### Action item
All that should appear is the run of lines from the one containing "(For external traffic)" through the end of the records, each repeated exactly.

### Entries provided
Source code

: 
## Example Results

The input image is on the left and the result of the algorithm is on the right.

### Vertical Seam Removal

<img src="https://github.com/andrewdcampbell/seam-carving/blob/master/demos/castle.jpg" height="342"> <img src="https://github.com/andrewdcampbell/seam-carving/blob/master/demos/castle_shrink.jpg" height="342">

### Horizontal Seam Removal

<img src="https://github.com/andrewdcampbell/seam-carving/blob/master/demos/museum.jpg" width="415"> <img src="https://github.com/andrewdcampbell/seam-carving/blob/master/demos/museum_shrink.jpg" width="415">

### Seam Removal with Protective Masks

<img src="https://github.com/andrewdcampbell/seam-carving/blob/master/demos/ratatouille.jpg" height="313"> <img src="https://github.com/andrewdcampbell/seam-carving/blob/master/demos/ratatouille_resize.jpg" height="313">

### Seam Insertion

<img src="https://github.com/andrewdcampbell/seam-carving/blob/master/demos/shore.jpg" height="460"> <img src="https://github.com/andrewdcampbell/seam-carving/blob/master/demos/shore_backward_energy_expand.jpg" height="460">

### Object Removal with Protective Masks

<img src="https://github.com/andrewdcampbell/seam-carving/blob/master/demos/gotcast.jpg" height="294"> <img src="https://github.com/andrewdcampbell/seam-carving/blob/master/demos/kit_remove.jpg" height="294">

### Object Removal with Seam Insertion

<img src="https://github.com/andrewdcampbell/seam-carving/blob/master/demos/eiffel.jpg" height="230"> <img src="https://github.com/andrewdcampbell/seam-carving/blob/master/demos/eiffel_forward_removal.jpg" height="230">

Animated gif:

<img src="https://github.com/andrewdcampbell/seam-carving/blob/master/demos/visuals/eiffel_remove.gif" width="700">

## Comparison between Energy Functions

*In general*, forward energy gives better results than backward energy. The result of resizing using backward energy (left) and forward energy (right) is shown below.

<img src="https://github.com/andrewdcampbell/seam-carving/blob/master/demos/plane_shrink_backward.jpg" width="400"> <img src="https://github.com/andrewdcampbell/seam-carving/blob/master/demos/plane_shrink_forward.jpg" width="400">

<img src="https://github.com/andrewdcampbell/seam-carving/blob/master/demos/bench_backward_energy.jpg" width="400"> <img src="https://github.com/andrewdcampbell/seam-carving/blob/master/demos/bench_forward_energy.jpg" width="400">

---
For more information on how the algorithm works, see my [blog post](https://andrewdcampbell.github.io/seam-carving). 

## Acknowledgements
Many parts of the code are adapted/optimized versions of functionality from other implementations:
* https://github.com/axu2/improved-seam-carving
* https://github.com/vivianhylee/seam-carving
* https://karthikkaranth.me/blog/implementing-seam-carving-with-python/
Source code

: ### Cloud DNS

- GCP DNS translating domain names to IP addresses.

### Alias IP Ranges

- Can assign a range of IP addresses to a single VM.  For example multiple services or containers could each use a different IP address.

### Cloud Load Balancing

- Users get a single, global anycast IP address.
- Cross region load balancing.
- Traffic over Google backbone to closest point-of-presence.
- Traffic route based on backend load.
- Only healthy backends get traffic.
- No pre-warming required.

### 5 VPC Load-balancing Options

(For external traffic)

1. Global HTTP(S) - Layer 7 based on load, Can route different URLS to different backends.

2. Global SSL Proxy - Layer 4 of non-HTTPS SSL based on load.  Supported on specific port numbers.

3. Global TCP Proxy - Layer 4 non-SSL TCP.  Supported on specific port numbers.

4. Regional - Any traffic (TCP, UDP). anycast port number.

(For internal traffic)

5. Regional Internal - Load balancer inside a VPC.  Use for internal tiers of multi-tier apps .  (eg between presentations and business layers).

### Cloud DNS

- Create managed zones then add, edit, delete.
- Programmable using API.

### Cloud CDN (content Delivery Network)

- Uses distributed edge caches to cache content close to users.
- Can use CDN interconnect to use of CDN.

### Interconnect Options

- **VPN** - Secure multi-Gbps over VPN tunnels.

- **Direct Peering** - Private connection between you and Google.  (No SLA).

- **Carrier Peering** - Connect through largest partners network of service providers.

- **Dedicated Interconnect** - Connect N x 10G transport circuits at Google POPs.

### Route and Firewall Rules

### Solution for this task
(For external traffic)

1. Global HTTP(S) - Layer 7 based on load, Can route different URLS to different backends.

2. Global SSL Proxy - Layer 4 of non-HTTPS SSL based on load.  Supported on specific port numbers.

3. Global TCP Proxy - Layer 4 non-SSL TCP.  Supported on specific port numbers.

4. Regional - Any traffic (TCP, UDP). anycast port number.

(For internal traffic)

5. Regional Internal - Load balancer inside a VPC.  Use for internal tiers of multi-tier apps .  (eg between presentations and business layers).

### Cloud DNS

- Create managed zones then add, edit, delete.
- Programmable using API.

### Cloud CDN (content Delivery Network)

- Uses distributed edge caches to cache content close to users.
- Can use CDN interconnect to use of CDN.

### Interconnect Options

- **VPN** - Secure multi-Gbps over VPN tunnels.

- **Direct Peering** - Private connection between you and Google.  (No SLA).

- **Carrier Peering** - Connect through largest partners network of service providers.

- **Dedicated Interconnect** - Connect N x 10G transport circuits at Google POPs.

### Route and Firewall Rules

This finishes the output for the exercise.